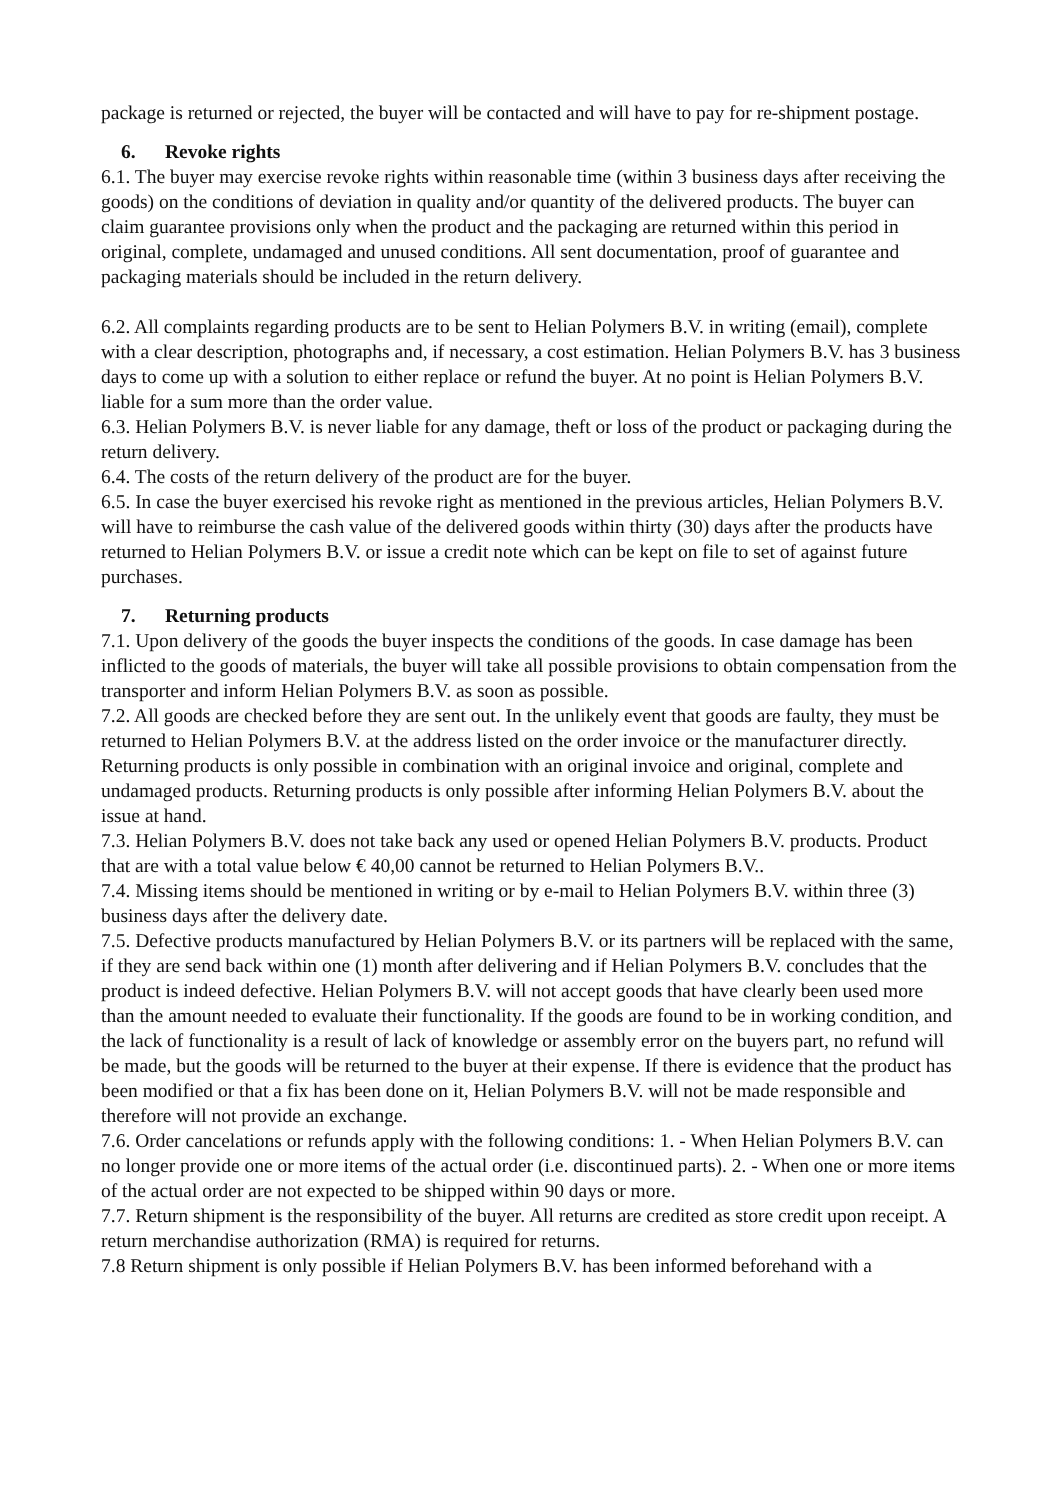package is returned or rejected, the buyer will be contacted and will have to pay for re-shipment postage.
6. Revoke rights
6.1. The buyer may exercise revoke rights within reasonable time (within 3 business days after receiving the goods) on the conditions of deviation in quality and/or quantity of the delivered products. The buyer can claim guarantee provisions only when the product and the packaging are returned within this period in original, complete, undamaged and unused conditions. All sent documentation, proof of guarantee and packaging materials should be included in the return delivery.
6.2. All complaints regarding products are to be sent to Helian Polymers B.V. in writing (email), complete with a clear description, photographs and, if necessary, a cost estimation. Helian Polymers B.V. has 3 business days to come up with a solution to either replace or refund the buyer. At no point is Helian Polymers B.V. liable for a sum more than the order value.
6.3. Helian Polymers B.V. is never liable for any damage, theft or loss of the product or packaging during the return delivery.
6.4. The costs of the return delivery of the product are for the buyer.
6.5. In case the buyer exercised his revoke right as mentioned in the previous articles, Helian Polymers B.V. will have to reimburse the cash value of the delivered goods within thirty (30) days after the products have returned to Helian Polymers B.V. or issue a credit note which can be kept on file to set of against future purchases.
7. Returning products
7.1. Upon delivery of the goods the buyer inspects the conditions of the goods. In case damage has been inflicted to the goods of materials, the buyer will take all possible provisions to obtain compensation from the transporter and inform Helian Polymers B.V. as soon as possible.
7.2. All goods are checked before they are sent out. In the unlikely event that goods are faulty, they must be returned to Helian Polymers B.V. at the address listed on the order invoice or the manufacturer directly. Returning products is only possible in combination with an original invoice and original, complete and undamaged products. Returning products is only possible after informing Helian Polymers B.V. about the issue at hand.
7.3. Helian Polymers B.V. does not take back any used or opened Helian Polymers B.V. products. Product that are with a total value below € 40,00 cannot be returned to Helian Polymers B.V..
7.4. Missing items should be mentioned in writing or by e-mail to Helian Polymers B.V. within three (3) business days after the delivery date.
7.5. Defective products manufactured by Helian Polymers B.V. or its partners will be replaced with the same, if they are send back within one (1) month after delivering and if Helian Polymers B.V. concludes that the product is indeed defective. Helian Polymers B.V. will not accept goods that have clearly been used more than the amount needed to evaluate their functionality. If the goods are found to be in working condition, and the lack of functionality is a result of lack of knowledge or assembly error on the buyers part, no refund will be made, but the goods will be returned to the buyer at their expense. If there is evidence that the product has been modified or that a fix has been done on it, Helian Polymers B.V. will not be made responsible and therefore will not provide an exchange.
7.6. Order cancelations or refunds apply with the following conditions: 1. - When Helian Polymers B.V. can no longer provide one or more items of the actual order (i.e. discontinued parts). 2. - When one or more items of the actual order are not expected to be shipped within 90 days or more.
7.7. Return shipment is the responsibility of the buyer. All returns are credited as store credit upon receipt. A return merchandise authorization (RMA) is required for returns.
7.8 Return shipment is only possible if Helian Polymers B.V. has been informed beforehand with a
━━━━━━━━━━━━━━━━
[What is being asked] Every entry above should be restated word for word, with the images left out.

[Task result]
package is returned or rejected, the buyer will be contacted and will have to pay for re-shipment postage.
6. Revoke rights
6.1. The buyer may exercise revoke rights within reasonable time (within 3 business days after receiving the goods) on the conditions of deviation in quality and/or quantity of the delivered products. The buyer can claim guarantee provisions only when the product and the packaging are returned within this period in original, complete, undamaged and unused conditions. All sent documentation, proof of guarantee and packaging materials should be included in the return delivery.
6.2. All complaints regarding products are to be sent to Helian Polymers B.V. in writing (email), complete with a clear description, photographs and, if necessary, a cost estimation. Helian Polymers B.V. has 3 business days to come up with a solution to either replace or refund the buyer. At no point is Helian Polymers B.V. liable for a sum more than the order value.
6.3. Helian Polymers B.V. is never liable for any damage, theft or loss of the product or packaging during the return delivery.
6.4. The costs of the return delivery of the product are for the buyer.
6.5. In case the buyer exercised his revoke right as mentioned in the previous articles, Helian Polymers B.V. will have to reimburse the cash value of the delivered goods within thirty (30) days after the products have returned to Helian Polymers B.V. or issue a credit note which can be kept on file to set of against future purchases.
7. Returning products
7.1. Upon delivery of the goods the buyer inspects the conditions of the goods. In case damage has been inflicted to the goods of materials, the buyer will take all possible provisions to obtain compensation from the transporter and inform Helian Polymers B.V. as soon as possible.
7.2. All goods are checked before they are sent out. In the unlikely event that goods are faulty, they must be returned to Helian Polymers B.V. at the address listed on the order invoice or the manufacturer directly. Returning products is only possible in combination with an original invoice and original, complete and undamaged products. Returning products is only possible after informing Helian Polymers B.V. about the issue at hand.
7.3. Helian Polymers B.V. does not take back any used or opened Helian Polymers B.V. products. Product that are with a total value below € 40,00 cannot be returned to Helian Polymers B.V..
7.4. Missing items should be mentioned in writing or by e-mail to Helian Polymers B.V. within three (3) business days after the delivery date.
7.5. Defective products manufactured by Helian Polymers B.V. or its partners will be replaced with the same, if they are send back within one (1) month after delivering and if Helian Polymers B.V. concludes that the product is indeed defective. Helian Polymers B.V. will not accept goods that have clearly been used more than the amount needed to evaluate their functionality. If the goods are found to be in working condition, and the lack of functionality is a result of lack of knowledge or assembly error on the buyers part, no refund will be made, but the goods will be returned to the buyer at their expense. If there is evidence that the product has been modified or that a fix has been done on it, Helian Polymers B.V. will not be made responsible and therefore will not provide an exchange.
7.6. Order cancelations or refunds apply with the following conditions: 1. - When Helian Polymers B.V. can no longer provide one or more items of the actual order (i.e. discontinued parts). 2. - When one or more items of the actual order are not expected to be shipped within 90 days or more.
7.7. Return shipment is the responsibility of the buyer. All returns are credited as store credit upon receipt. A return merchandise authorization (RMA) is required for returns.
7.8 Return shipment is only possible if Helian Polymers B.V. has been informed beforehand with a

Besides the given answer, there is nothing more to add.